The Houseplant Revolution and Modern Revival

The concept of bottle gardens, also known as terrariums, saw a resurgence in popularity alongside the broader houseplant trend in recent decades. These self-contained, miniature landscapes allowed people to create unique and decorative plant displays within their homes, even in small spaces with limited room for traditional houseplants.

Since the 1960s, terrariums have made a notable comeback, influenced by mid-century modern design aesthetics and the growing desire to bring nature into urban living spaces. Their aesthetic appeal and therapeutic benefits have driven this renewed interest. Creating and maintaining terrariums offers a sense of control and mindfulness, providing a calming effect that helps reduce anxiety and stress. Their visually appealing designs and "Instagrammability" have further contributed to their popularity.


From accidental discoveries to modern-day living rooms, terrariums have evolved into captivating miniature ecosystems that continue to enchant plant lovers. They played a pivotal role in global plant exploration, fueled the Victorian obsession with indoor gardening, and now offer a therapeutic escape in our busy lives. As we embrace the modern terrarium revival, we celebrate their beauty, benefits, and ability to bring a touch of nature's serenity into our homes.

Terrariums stand as a testament to our enduring fascination with the natural world. In an ever-changing landscape, these verdant sanctuaries remind us of the restorative power of greenery and the importance of nurturing our relationship with the environment. Whether you're a seasoned plant enthusiast or a novice looking to add a bit of green to your space, terrariums offer a charming and easy way to garden indoors.


For more guides on houseplants and terrariums explore our blog and shop our range of low-maintenance ecosystems with FREE delivery on orders over £50. 



1. What is a terrarium?
A glass container that has self-contained plants in it is called a terrarium, where all components are put together to create small ecosystem which makes greenery indoors easier and minimal.

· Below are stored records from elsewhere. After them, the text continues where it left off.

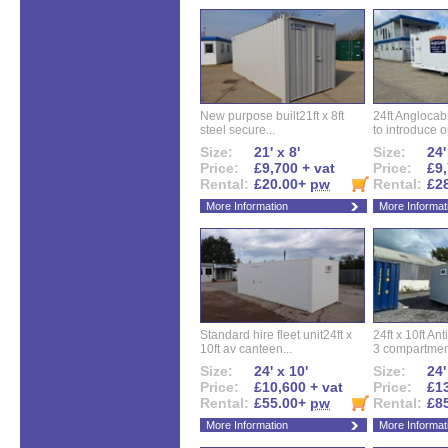
New purpose built21ft x 8ft
24ft Angloca
steel secure...
to introduce ou
Size:
21' x 8'
Size:
24'
Price:
£9,700 + vat
Price:
£9,
Rental:
£20.00+
pw
Rental:
£2
More Information
More Informat
Standard hire fleet unit24ft x
24ft x 10ft Ant
10ft av canteen...
3 compartment
Size:
24' x 10'
Size:
24'
Price:
£10,600 + vat
Price:
£13
Rental:
£55.00+
pw
Rental:
£8
More Information
More Informat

2. Who discovered terrariums?
The first person to discover terrariums was Dr. Nathaniel Bagshaw Ward, a London based amateur botanist, in the late 1820s. After he saw how fern grew on top of soil inside his jar;he ended up making the first ever Wardian Case named after him.

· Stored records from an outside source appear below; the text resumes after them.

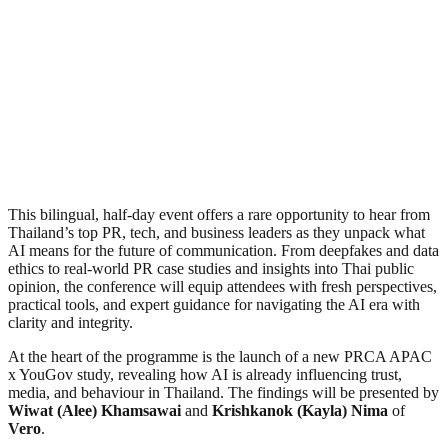
This bilingual, half-day event offers a rare opportunity to hear from
Thailand’s top PR, tech, and business leaders as they unpack what
AI means for the future of communication. From deepfakes and data
ethics to real-world PR case studies and insights into Thai public
opinion, the conference will equip attendees with fresh perspectives,
practical tools, and expert guidance for navigating the AI era with
clarity and integrity.
At the heart of the programme is the launch of a new PRCA APAC
x YouGov study, revealing how AI is already influencing trust,
media, and behaviour in Thailand. The findings will be presented by
Wiwat (Alee) Khamsawai
and
Krishkanok (Kayla) Nima
of
Vero
.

3. What is a Wardian Case?
A Wardian Case is an early type of terrarium invented by Dr. Ward. This elegant glass enclosure was designed to protect plants during long sea voyages, making it possible to transport exotic species across the globe.

4. Why were Wardian Cases important in the Victorian era?
During the Victorian era, Wardian Cases became symbols of sophistication. They allowed people to cultivate exotic plants indoors, even amidst the polluted air of industrial cities. These cases also played a crucial role in global plant transportation, fueling the Victorian passion for indoor gardening.

5. How did terrariums help with plant transportation?
Wardian Cases provided a controlled environment that kept plants healthy during long journeys. This innovation allowed explorers and botanists to transport live plants across oceans and continents, greatly expanding the variety of plants available in Europe.

6. Why did terrariums become popular again in modern times?
Terrariums made a comeback in the 1970s and have gained popularity again due to their aesthetic appeal, ease of maintenance, and the growing trend of bringing nature into urban living spaces. They also offer therapeutic benefits, helping to reduce stress and anxiety.

7. What are the benefits of having a terrarium?
Terrariums are low-maintenance, visually pleasing, and perfect for small spaces. They provide therapeutic benefits by reducing stress and promoting mindfulness, allowing you to enjoy a touch of nature indoors.

8. How do you care for a terrarium?
Terrariums require minimal care. They need indirect sunlight, occasional watering, and some pruning to keep the plants healthy. The enclosed environment helps maintain humidity, reducing the need for frequent attention.